Excerpts from a dataset -
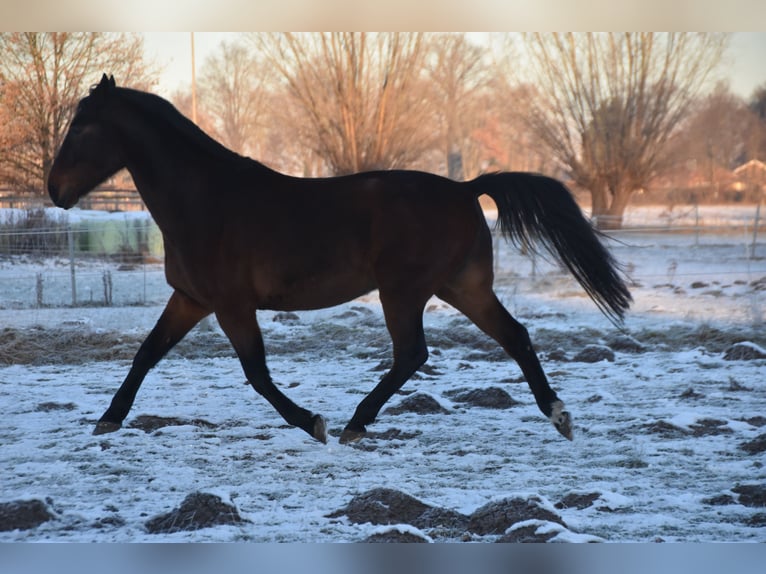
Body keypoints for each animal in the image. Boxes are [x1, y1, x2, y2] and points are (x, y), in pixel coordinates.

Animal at [49, 75, 636, 446]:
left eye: (79, 128)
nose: (55, 190)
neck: (204, 200)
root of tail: (465, 188)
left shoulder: (232, 305)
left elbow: (256, 373)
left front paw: (313, 423)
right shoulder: (190, 299)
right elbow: (146, 354)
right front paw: (107, 421)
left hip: (404, 291)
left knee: (412, 354)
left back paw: (356, 423)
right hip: (462, 287)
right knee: (513, 336)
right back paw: (558, 416)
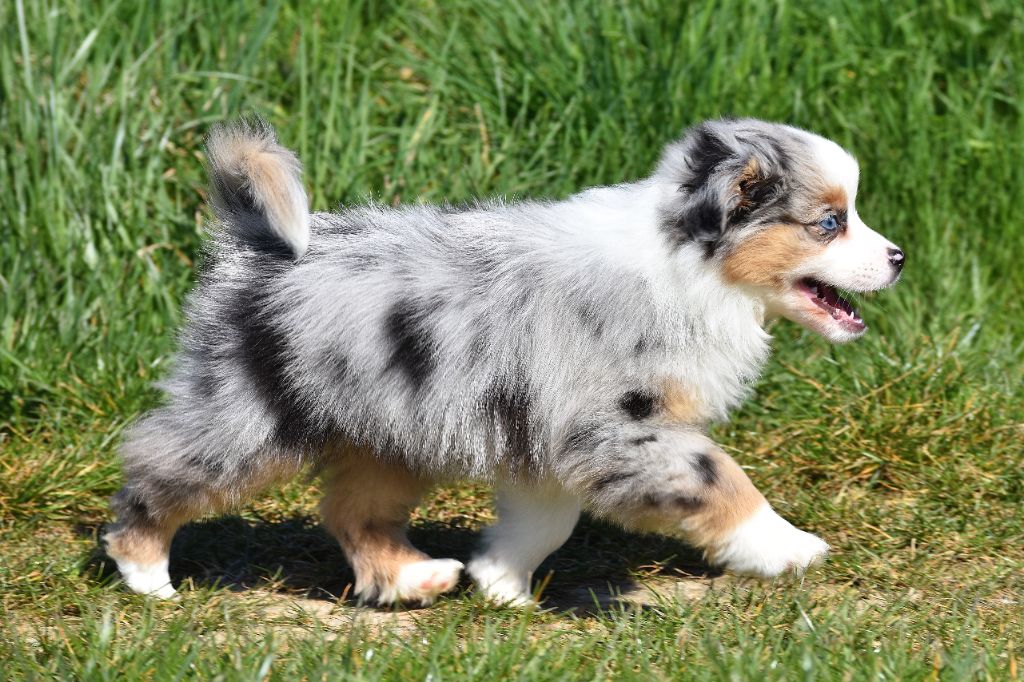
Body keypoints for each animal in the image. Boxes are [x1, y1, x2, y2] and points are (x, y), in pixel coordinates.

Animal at [104, 117, 904, 605]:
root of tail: (254, 247)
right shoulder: (619, 425)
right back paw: (144, 569)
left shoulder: (554, 433)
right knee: (161, 462)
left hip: (390, 433)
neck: (692, 266)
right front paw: (786, 547)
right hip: (249, 412)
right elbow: (721, 478)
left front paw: (499, 584)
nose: (898, 257)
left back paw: (415, 578)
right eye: (829, 222)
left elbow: (546, 521)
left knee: (352, 509)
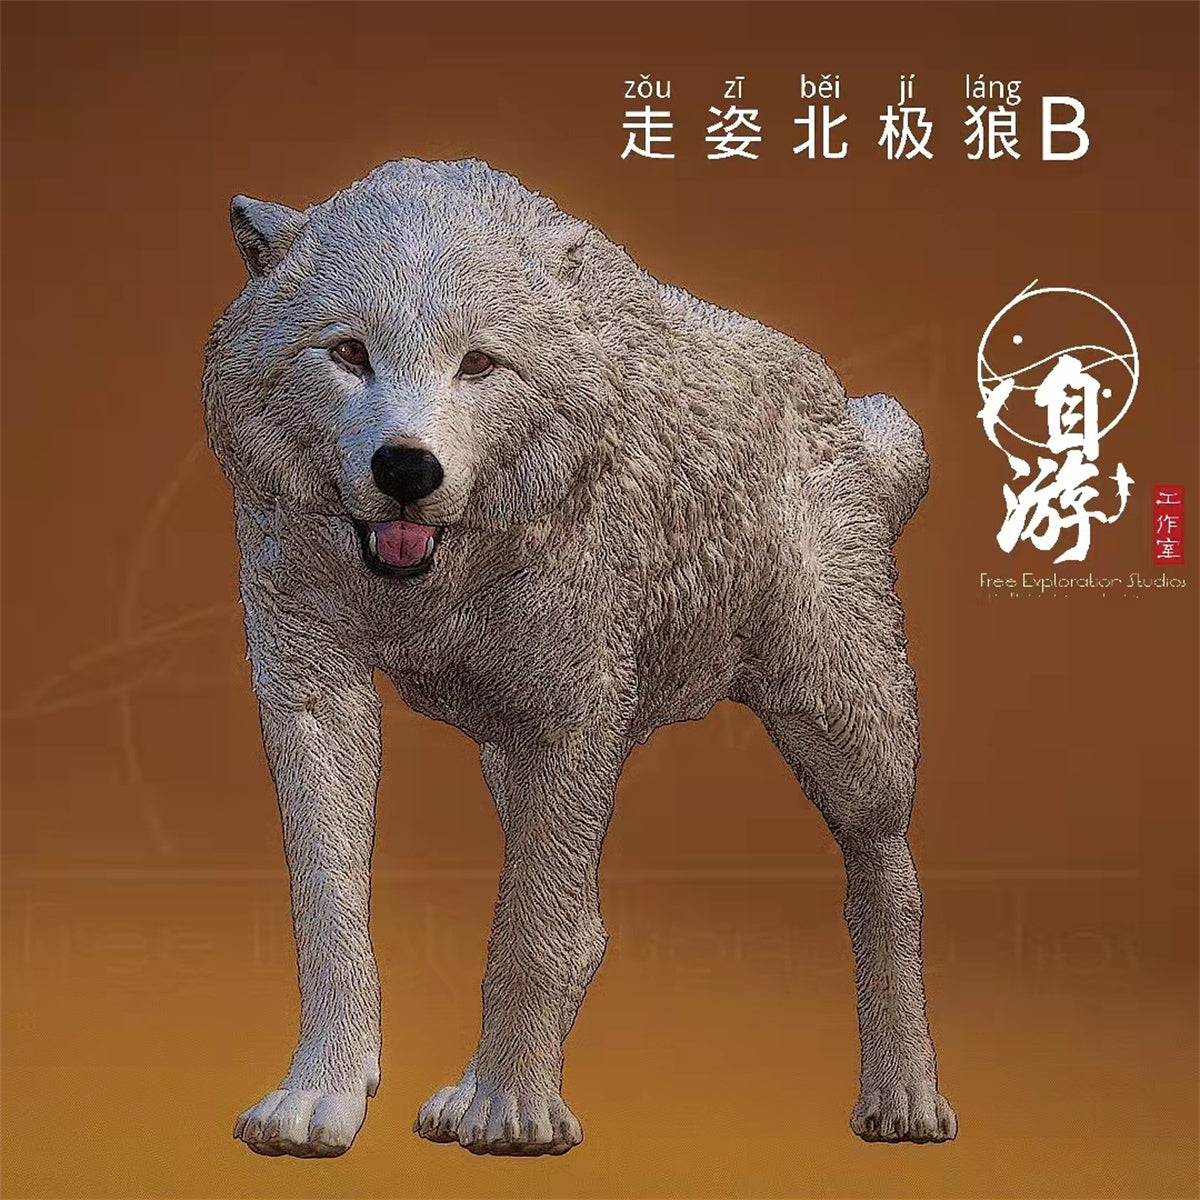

ASSIGNMENT -
Every line from the one that contains "left shoulder: (232, 305)" through the end of the records above is to be reproduced exactly; no picture goes in the copy.

RESPONSE -
left shoulder: (232, 305)
left elbow: (256, 373)
left front paw: (313, 423)
right shoulder: (190, 299)
right elbow: (146, 354)
right front paw: (107, 421)
left hip: (404, 291)
left knee: (412, 354)
left back paw: (356, 423)
right hip: (462, 287)
right knee: (513, 336)
right back paw: (558, 416)
Body keypoints for each animal in the image. Boxes are [x1, y1, x2, y2] and points are (x, y), in pixel coordinates.

Animal at [104, 117, 904, 605]:
root of tail: (254, 247)
right shoulder: (619, 425)
right back paw: (144, 569)
left shoulder: (554, 433)
right knee: (161, 462)
left hip: (390, 433)
neck: (692, 266)
right front paw: (786, 547)
right hip: (249, 412)
right elbow: (721, 478)
left front paw: (499, 584)
nose: (898, 257)
left back paw: (415, 578)
right eye: (829, 222)
left elbow: (546, 521)
left knee: (352, 509)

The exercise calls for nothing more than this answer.